Ilustrasi warga mengecek sumur air yang kering.
Foto: Republika/Wihdan Hidayat
Ilustrasi warga mengecek sumur air yang kering.

REPUBLIKA.CO.ID, Oleh: A Syalaby Ichsan

Deretan galon berukuran 15 liter tampak berbaris di dapur rumah Shinta Anggraeni. Saban malam, galon-galon yang sudah dipenuhi air itu menjadi andalan warga Kampung Cidereum, Desa Batu Kembar, Caringin, Kabupaten Bogor, Jawa Barat, tersebut, untuk memenuhi kebutuhan air bersih. 

Baca Juga

Galon-galon itu dipenuhi Shinta dari keran yang berada di kediamannya. Menurut Shinta, airnya bukan bersumber dari sumur keluarga yang sudah digali sejak ayahnya hijrah dari Jakarta ke Batu Kembar pada 2008 lalu.  Shinta mendapatkan aliran air dari sarana air bersih (SAB) yang menjadi program hibah PT Tirta Investama, produsen air minum kemasan Aqua, bagi warga Kampung Cidereum. Sumber airnya berjarak kisaran seratus meter dari rumah Shinta. 

SAB tersebut mengaliri ratusan rumah penduduk hanya pada siang hari. Karena itu, Shinta yang tidak memiliki bak penampungan air atau torrent harus menyiapkan bekal dengan memenuhi galon untuk kebutuhan rumahnya. “Kalau malam air tidak nyala,” ujar Shinta saat berbincang dengan Republika di kediamannya pada Selasa (28/10/2025).

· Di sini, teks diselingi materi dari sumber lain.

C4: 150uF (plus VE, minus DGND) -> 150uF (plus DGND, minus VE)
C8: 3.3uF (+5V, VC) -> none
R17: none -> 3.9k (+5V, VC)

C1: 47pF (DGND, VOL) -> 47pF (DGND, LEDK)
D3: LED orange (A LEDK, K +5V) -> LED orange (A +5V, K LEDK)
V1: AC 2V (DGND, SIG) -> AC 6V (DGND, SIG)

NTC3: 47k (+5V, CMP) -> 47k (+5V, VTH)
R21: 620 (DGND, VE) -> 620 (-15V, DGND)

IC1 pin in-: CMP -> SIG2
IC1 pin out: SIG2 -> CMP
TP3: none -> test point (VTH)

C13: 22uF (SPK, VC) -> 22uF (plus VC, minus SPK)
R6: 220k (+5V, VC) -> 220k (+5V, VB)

Warga yang tinggal di Desa Batu Kembar sejak 2012 menggantungkan kebutuhan air rumah tangga pada sumur ‘bantuan’ Aqua. Meski demikian, Shinta mengaku tidak menikmati air tersebut dengan gratis. Dia membayar Rp 3.000 per kubik untuk mendapatkan air dari SAB tersebut.

Dalam sebulan, Shinta harus mengeluarkan biaya sekitar Rp 70 ribu sampai Rp 90 ribu dan biaya abodemen Rp 3.000 tergantung dari pemakaian per bulan. Padahal, Shinta mengatakan, sebelum Aqua hadir di dekat Desa Batu Kembar, dia mengandalkan sumur keluarga tanpa harus membayar.

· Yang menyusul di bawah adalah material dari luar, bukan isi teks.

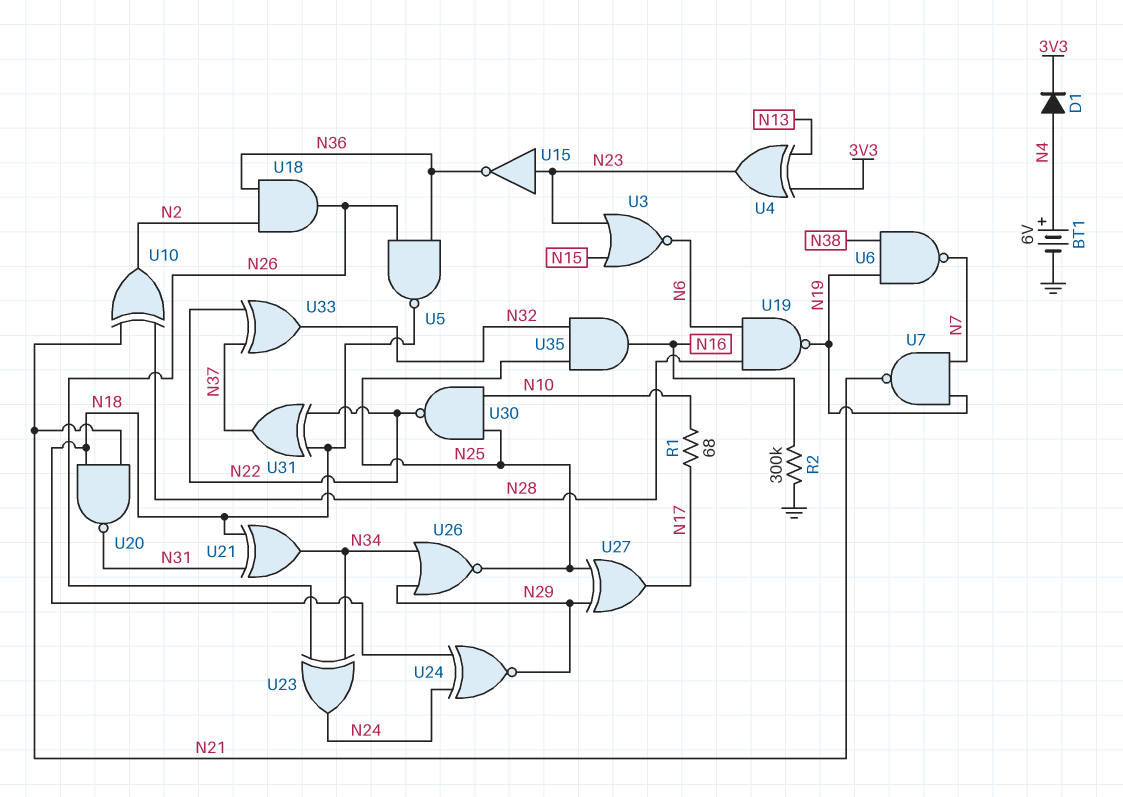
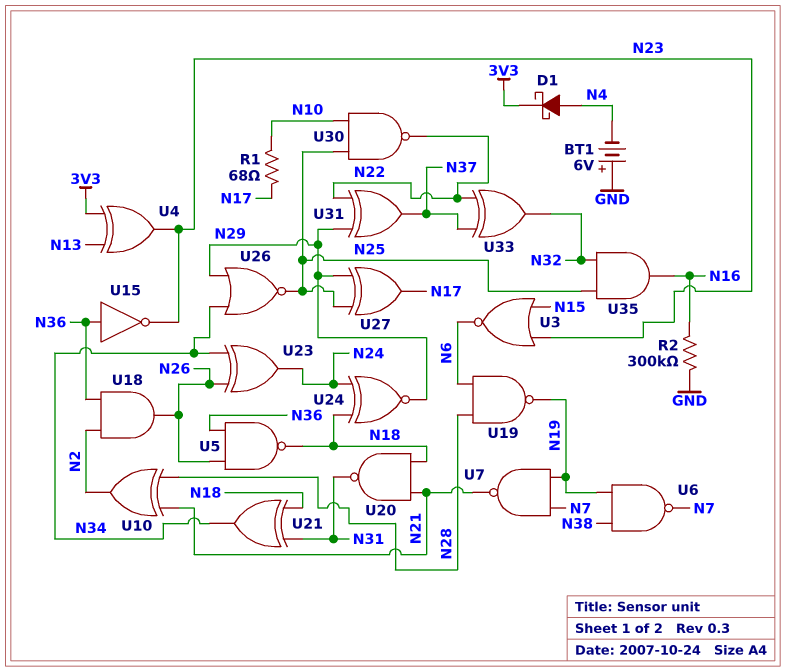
BT1: 6V (plus N4, minus GND) -> 6V (plus GND, minus N4)
D1: diode (A N4, K 3V3) -> schottky (A N4, K 3V3)
U15: NOT (in N23, out N36) -> NOT (in N36, out N23)
U31: XOR (in N18, in N22, out N37) -> XOR (in N22, in N29, out N37)

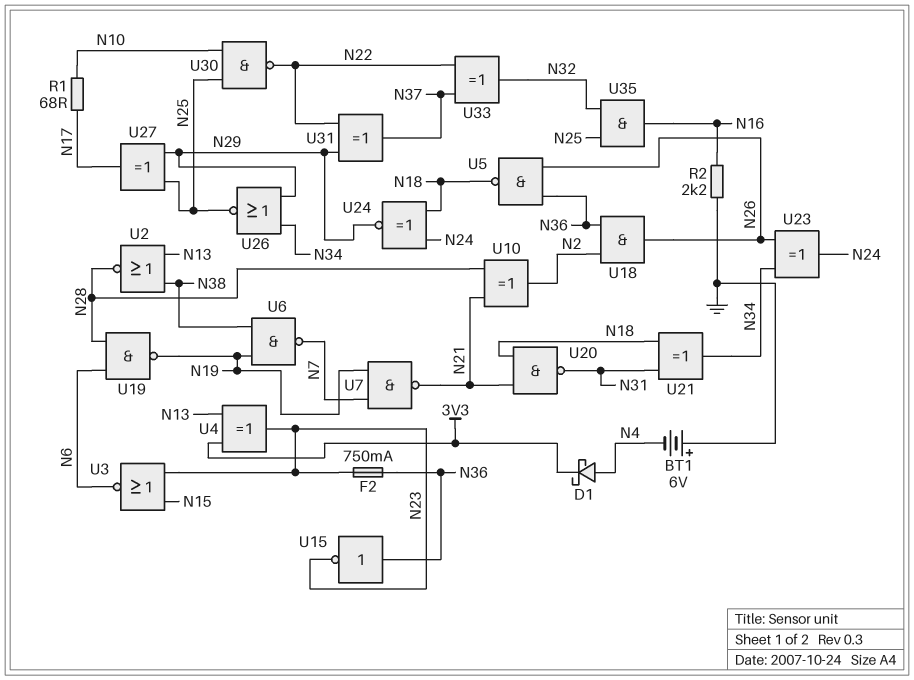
F2: none -> 750mA (N23, N36)
R2: 300k (GND, N16) -> 2.2k (GND, N16)
U2: none -> NOR (in N13, in N38, out N28)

“Dulu air sumur bagus tak terpengaruh musim. Sekarang kemarau air kering. Sumurnya sudah tidak bisa dipakai lagi,” kata dia. 

Shinta mengaku keberatan jika harus membayar lagi untuk kebutuhan air sehari-hari. Dia merasa air tersebut seharusnya merupakan kompensasi Aqua kepada warga mengingat sumur mereka saat ini telah mengering setelah produsen air minum dalam kemasan tersebut beroperasi.

BACA JUGA: Derita Warga Cipondok Subang: Mata Air Hilang, Minum dari Rembesan Air Persawahan

Apa yang dikatakan Shinta diamini ayahnya, Nanang Djafaruddin yang tinggal hanya sepuluh meter dari rumahnya. Dua keluarga tersebut sebelumnya menggunakan sumur yang sama yang saat ini sudah mengering.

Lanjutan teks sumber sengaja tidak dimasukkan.